_Written task_
Nothing should differ between your output and the entries below.
*** Source material Section Begins ***
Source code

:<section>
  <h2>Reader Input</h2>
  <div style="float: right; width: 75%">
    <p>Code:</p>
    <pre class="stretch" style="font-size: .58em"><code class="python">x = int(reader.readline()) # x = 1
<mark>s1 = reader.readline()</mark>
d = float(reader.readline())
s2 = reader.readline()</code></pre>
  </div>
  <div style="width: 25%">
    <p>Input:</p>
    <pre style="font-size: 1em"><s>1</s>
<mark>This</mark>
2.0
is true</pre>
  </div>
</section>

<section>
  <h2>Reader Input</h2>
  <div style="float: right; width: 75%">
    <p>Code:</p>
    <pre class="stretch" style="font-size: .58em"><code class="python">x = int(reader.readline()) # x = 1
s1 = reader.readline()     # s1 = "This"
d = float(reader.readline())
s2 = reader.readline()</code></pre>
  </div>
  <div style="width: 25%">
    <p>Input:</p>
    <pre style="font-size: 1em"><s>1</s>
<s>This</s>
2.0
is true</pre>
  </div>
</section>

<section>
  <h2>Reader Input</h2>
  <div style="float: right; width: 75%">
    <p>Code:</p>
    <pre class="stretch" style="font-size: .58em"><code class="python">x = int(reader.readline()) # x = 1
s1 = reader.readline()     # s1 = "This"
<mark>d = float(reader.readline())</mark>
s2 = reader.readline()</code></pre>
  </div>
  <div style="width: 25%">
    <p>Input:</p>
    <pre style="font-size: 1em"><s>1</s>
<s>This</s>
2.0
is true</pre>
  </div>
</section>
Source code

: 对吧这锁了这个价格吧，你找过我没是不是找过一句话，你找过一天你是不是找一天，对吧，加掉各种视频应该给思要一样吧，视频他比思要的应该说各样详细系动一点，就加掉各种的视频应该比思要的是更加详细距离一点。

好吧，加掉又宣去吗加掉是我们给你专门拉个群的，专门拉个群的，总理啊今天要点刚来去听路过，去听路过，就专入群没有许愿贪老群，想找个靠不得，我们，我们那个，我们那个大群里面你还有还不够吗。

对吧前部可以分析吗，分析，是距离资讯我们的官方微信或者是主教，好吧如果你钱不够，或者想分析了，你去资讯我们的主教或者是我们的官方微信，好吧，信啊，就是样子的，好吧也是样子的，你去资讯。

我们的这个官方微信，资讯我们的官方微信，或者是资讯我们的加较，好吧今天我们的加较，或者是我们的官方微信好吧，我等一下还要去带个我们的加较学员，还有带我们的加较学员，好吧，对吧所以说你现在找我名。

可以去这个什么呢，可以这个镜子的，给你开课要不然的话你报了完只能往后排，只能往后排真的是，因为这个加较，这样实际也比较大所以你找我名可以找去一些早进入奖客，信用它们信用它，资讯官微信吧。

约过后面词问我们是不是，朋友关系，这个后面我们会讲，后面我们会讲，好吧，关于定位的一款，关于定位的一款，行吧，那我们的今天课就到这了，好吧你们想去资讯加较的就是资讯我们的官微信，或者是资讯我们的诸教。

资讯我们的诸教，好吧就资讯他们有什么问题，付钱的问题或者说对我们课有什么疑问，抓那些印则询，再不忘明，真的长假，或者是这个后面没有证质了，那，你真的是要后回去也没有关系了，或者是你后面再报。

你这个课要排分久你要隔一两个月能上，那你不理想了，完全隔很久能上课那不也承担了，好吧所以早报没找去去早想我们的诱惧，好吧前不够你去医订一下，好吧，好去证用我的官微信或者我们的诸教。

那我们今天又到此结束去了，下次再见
*** Source material Section Ends ***
_Exercise solution_
Source code

:<section>
  <h2>Reader Input</h2>
  <div style="float: right; width: 75%">
    <p>Code:</p>
    <pre class="stretch" style="font-size: .58em"><code class="python">x = int(reader.readline()) # x = 1
<mark>s1 = reader.readline()</mark>
d = float(reader.readline())
s2 = reader.readline()</code></pre>
  </div>
  <div style="width: 25%">
    <p>Input:</p>
    <pre style="font-size: 1em"><s>1</s>
<mark>This</mark>
2.0
is true</pre>
  </div>
</section>

<section>
  <h2>Reader Input</h2>
  <div style="float: right; width: 75%">
    <p>Code:</p>
    <pre class="stretch" style="font-size: .58em"><code class="python">x = int(reader.readline()) # x = 1
s1 = reader.readline()     # s1 = "This"
d = float(reader.readline())
s2 = reader.readline()</code></pre>
  </div>
  <div style="width: 25%">
    <p>Input:</p>
    <pre style="font-size: 1em"><s>1</s>
<s>This</s>
2.0
is true</pre>
  </div>
</section>

<section>
  <h2>Reader Input</h2>
  <div style="float: right; width: 75%">
    <p>Code:</p>
    <pre class="stretch" style="font-size: .58em"><code class="python">x = int(reader.readline()) # x = 1
s1 = reader.readline()     # s1 = "This"
<mark>d = float(reader.readline())</mark>
s2 = reader.readline()</code></pre>
  </div>
  <div style="width: 25%">
    <p>Input:</p>
    <pre style="font-size: 1em"><s>1</s>
<s>This</s>
2.0
is true</pre>
  </div>
</section>
Source code

: 对吧这锁了这个价格吧，你找过我没是不是找过一句话，你找过一天你是不是找一天，对吧，加掉各种视频应该给思要一样吧，视频他比思要的应该说各样详细系动一点，就加掉各种的视频应该比思要的是更加详细距离一点。

好吧，加掉又宣去吗加掉是我们给你专门拉个群的，专门拉个群的，总理啊今天要点刚来去听路过，去听路过，就专入群没有许愿贪老群，想找个靠不得，我们，我们那个，我们那个大群里面你还有还不够吗。

对吧前部可以分析吗，分析，是距离资讯我们的官方微信或者是主教，好吧如果你钱不够，或者想分析了，你去资讯我们的主教或者是我们的官方微信，好吧，信啊，就是样子的，好吧也是样子的，你去资讯。

我们的这个官方微信，资讯我们的官方微信，或者是资讯我们的加较，好吧今天我们的加较，或者是我们的官方微信好吧，我等一下还要去带个我们的加较学员，还有带我们的加较学员，好吧，对吧所以说你现在找我名。

可以去这个什么呢，可以这个镜子的，给你开课要不然的话你报了完只能往后排，只能往后排真的是，因为这个加较，这样实际也比较大所以你找我名可以找去一些早进入奖客，信用它们信用它，资讯官微信吧。

约过后面词问我们是不是，朋友关系，这个后面我们会讲，后面我们会讲，好吧，关于定位的一款，关于定位的一款，行吧，那我们的今天课就到这了，好吧你们想去资讯加较的就是资讯我们的官微信，或者是资讯我们的诸教。

资讯我们的诸教，好吧就资讯他们有什么问题，付钱的问题或者说对我们课有什么疑问，抓那些印则询，再不忘明，真的长假，或者是这个后面没有证质了，那，你真的是要后回去也没有关系了，或者是你后面再报。

你这个课要排分久你要隔一两个月能上，那你不理想了，完全隔很久能上课那不也承担了，好吧所以早报没找去去早想我们的诱惧，好吧前不够你去医订一下，好吧，好去证用我的官微信或者我们的诸教。

那我们今天又到此结束去了，下次再见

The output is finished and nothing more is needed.